Genomic architecture reflects geographic divergence and adaptation
Divergence between northern and southern Canadian populations of mountain pine beetle has been shown in several population genetic studies (Batista et al., 2016; Cullingham et al., 2011; Janes et al., 2014). Using available genome-wide pool-seq data (Keeling et al., 2013c) and our newly assembled genomes, we evaluated this genetic differentiation at the chromosome level. The mountain pine beetle genome displayed two notable regions of elevated genetic divergence. The first divergent region is on the terminal end of the neo-X chromosome (Fig. 4c; Fig. 5a). This 18 Mb region represents the ancestral-X portion of the neo-X chromosome. Genes in this region were significantly enriched in GO terms associated with transport, chromatin remodeling, gap junctions, and catalytic activity (Supp. file 1).
Previous work by Bracewell et al. (2017) on mountain pine beetle populations in the northern US contrasts with our findings on genetic divergence in Canadian populations, as they did not identify differences in genetic divergence between the ancestral-autosomal and ancestral-X regions of the neo-X chromosome. However, that study reported higher genetic diversity in the ancestral-autosomal region. This differs from our findings where the ancestral-X region had the lowest levels of nucleotide diversity (Tab. 2). We also found the ancestral-autosomal region of neo-X had relatively similar levels of diversity to those of the other autosomes, but also showed the lowest levels of differentiation. In each chromosome and sub-region, we saw a higher level of genetic diversity compared to Bracewell et al. (2017), which may be explained by the recent population expansion in Canadian populations.
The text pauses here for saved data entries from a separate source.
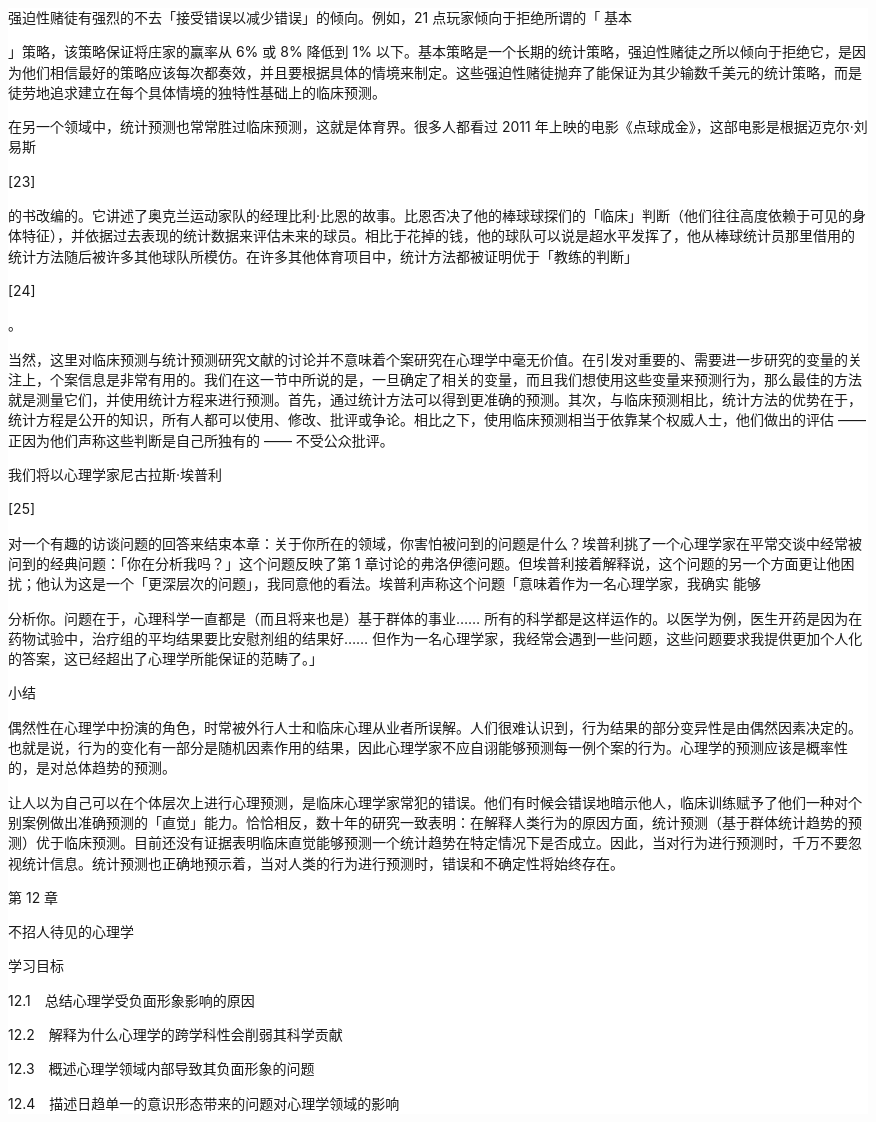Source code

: 强迫性赌徒有强烈的不去「接受错误以减少错误」的倾向。例如，21 点玩家倾向于拒绝所谓的「 基本

」策略，该策略保证将庄家的赢率从 6% 或 8% 降低到 1% 以下。基本策略是一个长期的统计策略，强迫性赌徒之所以倾向于拒绝它，是因为他们相信最好的策略应该每次都奏效，并且要根据具体的情境来制定。这些强迫性赌徒抛弃了能保证为其少输数千美元的统计策略，而是徒劳地追求建立在每个具体情境的独特性基础上的临床预测。

在另一个领域中，统计预测也常常胜过临床预测，这就是体育界。很多人都看过 2011 年上映的电影《点球成金》，这部电影是根据迈克尔·刘易斯

 [23] 

 

的书改编的。它讲述了奥克兰运动家队的经理比利·比恩的故事。比恩否决了他的棒球球探们的「临床」判断（他们往往高度依赖于可见的身体特征），并依据过去表现的统计数据来评估未来的球员。相比于花掉的钱，他的球队可以说是超水平发挥了，他从棒球统计员那里借用的统计方法随后被许多其他球队所模仿。在许多其他体育项目中，统计方法都被证明优于「教练的判断」

 [24] 

 

 。

当然，这里对临床预测与统计预测研究文献的讨论并不意味着个案研究在心理学中毫无价值。在引发对重要的、需要进一步研究的变量的关注上，个案信息是非常有用的。我们在这一节中所说的是，一旦确定了相关的变量，而且我们想使用这些变量来预测行为，那么最佳的方法就是测量它们，并使用统计方程来进行预测。首先，通过统计方法可以得到更准确的预测。其次，与临床预测相比，统计方法的优势在于，统计方程是公开的知识，所有人都可以使用、修改、批评或争论。相比之下，使用临床预测相当于依靠某个权威人士，他们做出的评估 —— 正因为他们声称这些判断是自己所独有的 —— 不受公众批评。

我们将以心理学家尼古拉斯·埃普利

 [25] 

 

对一个有趣的访谈问题的回答来结束本章：关于你所在的领域，你害怕被问到的问题是什么？埃普利挑了一个心理学家在平常交谈中经常被问到的经典问题：「你在分析我吗？」这个问题反映了第 1 章讨论的弗洛伊德问题。但埃普利接着解释说，这个问题的另一个方面更让他困扰；他认为这是一个「更深层次的问题」，我同意他的看法。埃普利声称这个问题「意味着作为一名心理学家，我确实 能够

分析你。问题在于，心理科学一直都是（而且将来也是）基于群体的事业…… 所有的科学都是这样运作的。以医学为例，医生开药是因为在药物试验中，治疗组的平均结果要比安慰剂组的结果好…… 但作为一名心理学家，我经常会遇到一些问题，这些问题要求我提供更加个人化的答案，这已经超出了心理学所能保证的范畴了。」

小结

偶然性在心理学中扮演的角色，时常被外行人士和临床心理从业者所误解。人们很难认识到，行为结果的部分变异性是由偶然因素决定的。也就是说，行为的变化有一部分是随机因素作用的结果，因此心理学家不应自诩能够预测每一例个案的行为。心理学的预测应该是概率性的，是对总体趋势的预测。

让人以为自己可以在个体层次上进行心理预测，是临床心理学家常犯的错误。他们有时候会错误地暗示他人，临床训练赋予了他们一种对个别案例做出准确预测的「直觉」能力。恰恰相反，数十年的研究一致表明：在解释人类行为的原因方面，统计预测（基于群体统计趋势的预测）优于临床预测。目前还没有证据表明临床直觉能够预测一个统计趋势在特定情况下是否成立。因此，当对行为进行预测时，千万不要忽视统计信息。统计预测也正确地预示着，当对人类的行为进行预测时，错误和不确定性将始终存在。

 

 

第 12 章

 

不招人待见的心理学

 

学习目标

 

12.1　总结心理学受负面形象影响的原因

12.2　解释为什么心理学的跨学科性会削弱其科学贡献

12.3　概述心理学领域内部导致其负面形象的问题

12.4　描述日趋单一的意识形态带来的问题对心理学领域的影响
The second region with substantially increased divergence involves 4 Mb near the beginning of chromosome 4 (Fig. 4d). This region shows a north-south difference in Tajima’s D , with the southern population having positive Tajima’s D values compared to the negative-shifted values in the northern population that are typical of most of the rest of chromosome 4 and other chromosomes. Positive Tajima’s D values in the southern population suggest that genes within this region are undergoing balancing selection, while negative Tajima’s D values in the north highlight an excess of rare alleles in this region. It remains unknown if these polymorphisms play a role in population expansion or local adaptation of mountain pine beetles in northern British Columbia and Alberta. It is possible that this pattern of differentiation indicates a chromosomal inversion between the northern and southern populations, with both inversion variants being present in the southern population. This could alter the selection occurring on genes within this genomic region and could also alter patterns of gene expression near the inversion breakpoints (Durmaz et al., 2021). However, our linkage mapping results did not indicate patterns of recombination on chromosome 4 that were consistent with an inversion, and so the differentiated FST and Tajima’s D in this region may instead reflect the recent expansion and establishment of mountain pine beetle populations north and east of their historical Canadian range. Given the size of this differentiated region and the biological importance of the genes involved in protein synthesis and gene regulation found to be enriched in this part of the chromosome, it presents an interesting target for investigating differences in local adaptation between populations of the mountain pine beetle.